(Material for this task Opens)

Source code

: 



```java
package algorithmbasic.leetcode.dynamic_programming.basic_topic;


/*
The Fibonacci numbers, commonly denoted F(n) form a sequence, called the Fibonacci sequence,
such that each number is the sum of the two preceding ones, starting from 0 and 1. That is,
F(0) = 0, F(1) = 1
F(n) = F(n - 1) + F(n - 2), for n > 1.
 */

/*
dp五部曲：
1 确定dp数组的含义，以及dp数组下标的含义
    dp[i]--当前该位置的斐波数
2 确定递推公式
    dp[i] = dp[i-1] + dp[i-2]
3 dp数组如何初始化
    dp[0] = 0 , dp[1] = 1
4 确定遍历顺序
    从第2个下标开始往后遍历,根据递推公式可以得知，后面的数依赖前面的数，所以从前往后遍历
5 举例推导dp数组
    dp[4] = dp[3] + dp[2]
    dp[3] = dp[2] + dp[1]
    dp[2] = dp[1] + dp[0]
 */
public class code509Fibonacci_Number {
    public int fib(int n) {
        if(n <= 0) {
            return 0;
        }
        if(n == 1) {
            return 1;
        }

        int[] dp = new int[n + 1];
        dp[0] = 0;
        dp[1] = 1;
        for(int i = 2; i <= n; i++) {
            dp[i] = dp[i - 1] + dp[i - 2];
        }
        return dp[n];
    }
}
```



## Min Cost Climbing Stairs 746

(Material for this task Closes)
(Material for this task Opens)

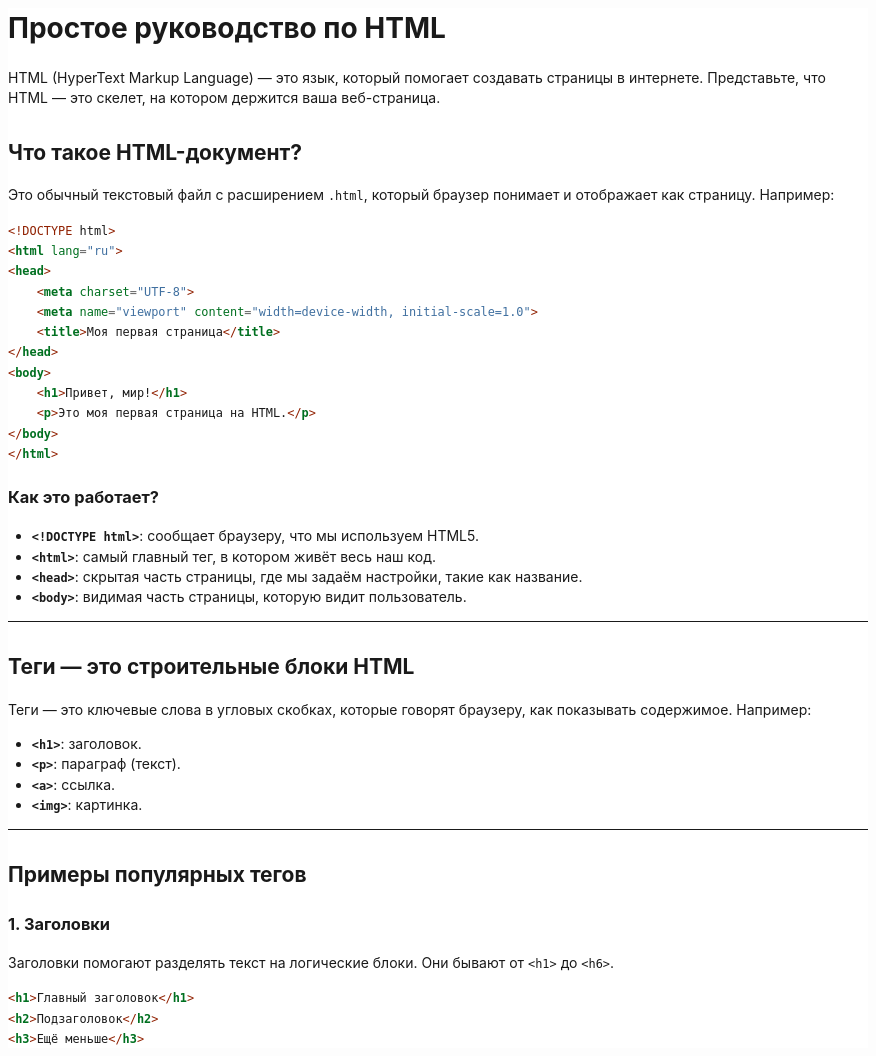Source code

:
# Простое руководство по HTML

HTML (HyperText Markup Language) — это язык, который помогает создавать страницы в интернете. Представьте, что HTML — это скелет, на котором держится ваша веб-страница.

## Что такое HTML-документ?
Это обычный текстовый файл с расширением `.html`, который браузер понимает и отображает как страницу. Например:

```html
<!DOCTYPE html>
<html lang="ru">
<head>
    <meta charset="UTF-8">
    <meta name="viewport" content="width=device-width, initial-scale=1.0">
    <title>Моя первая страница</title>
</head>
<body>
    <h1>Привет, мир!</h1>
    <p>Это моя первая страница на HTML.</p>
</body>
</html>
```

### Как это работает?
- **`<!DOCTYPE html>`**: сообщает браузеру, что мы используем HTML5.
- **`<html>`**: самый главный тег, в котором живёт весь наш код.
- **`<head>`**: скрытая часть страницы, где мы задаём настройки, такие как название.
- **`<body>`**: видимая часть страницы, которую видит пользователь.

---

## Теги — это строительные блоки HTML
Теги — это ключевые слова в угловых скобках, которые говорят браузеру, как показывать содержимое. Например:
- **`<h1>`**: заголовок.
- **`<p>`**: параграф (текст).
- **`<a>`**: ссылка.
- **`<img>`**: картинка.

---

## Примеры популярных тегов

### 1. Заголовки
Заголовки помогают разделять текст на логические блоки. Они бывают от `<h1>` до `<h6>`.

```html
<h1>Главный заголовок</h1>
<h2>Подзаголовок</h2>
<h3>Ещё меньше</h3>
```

(Material for this task Closes)

* What is needed: Gather each line in these records that contains the string "body".

* Completed exercise:
<body>
</body>
- **`<body>`**: видимая часть страницы, которую видит пользователь.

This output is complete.